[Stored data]
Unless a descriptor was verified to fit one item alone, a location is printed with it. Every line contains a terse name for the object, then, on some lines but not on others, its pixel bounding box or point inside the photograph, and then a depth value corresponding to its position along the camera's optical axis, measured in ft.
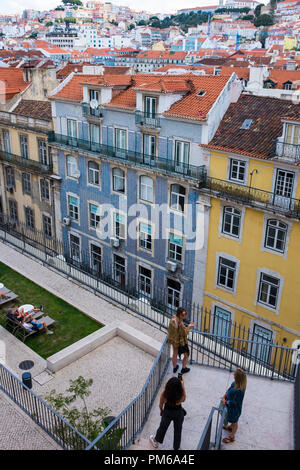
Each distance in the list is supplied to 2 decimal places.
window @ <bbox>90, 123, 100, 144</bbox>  85.35
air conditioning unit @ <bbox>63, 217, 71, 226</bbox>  98.78
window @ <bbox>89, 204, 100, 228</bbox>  91.59
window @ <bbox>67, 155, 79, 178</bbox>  92.32
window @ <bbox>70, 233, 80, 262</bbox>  101.16
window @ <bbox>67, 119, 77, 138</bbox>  89.67
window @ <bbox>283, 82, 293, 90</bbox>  158.26
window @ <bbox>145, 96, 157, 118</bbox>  73.56
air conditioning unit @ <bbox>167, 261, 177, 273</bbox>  77.93
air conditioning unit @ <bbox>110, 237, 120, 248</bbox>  88.38
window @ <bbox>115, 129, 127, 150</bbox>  80.59
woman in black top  24.17
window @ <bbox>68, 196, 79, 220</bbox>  96.54
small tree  29.86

TASK ITEM: In your copy, repeat the records above exactly and include no images.

TASK SOLUTION:
Unless a descriptor was verified to fit one item alone, a location is printed with it. Every line contains a terse name for the object, then, on some lines but not on others, its pixel bounding box or point inside the photograph, and then a depth value corresponding to its position along the camera's optical axis, measured in ft.
Each distance in the list is supplied to 2 decimal places.
window @ <bbox>90, 123, 100, 144</bbox>  85.35
air conditioning unit @ <bbox>63, 217, 71, 226</bbox>  98.78
window @ <bbox>89, 204, 100, 228</bbox>  91.59
window @ <bbox>67, 155, 79, 178</bbox>  92.32
window @ <bbox>70, 233, 80, 262</bbox>  101.16
window @ <bbox>67, 119, 77, 138</bbox>  89.67
window @ <bbox>283, 82, 293, 90</bbox>  158.26
window @ <bbox>145, 96, 157, 118</bbox>  73.56
air conditioning unit @ <bbox>167, 261, 177, 273</bbox>  77.93
air conditioning unit @ <bbox>110, 237, 120, 248</bbox>  88.38
window @ <bbox>115, 129, 127, 150</bbox>  80.59
woman in black top  24.17
window @ <bbox>68, 196, 79, 220</bbox>  96.54
small tree  29.86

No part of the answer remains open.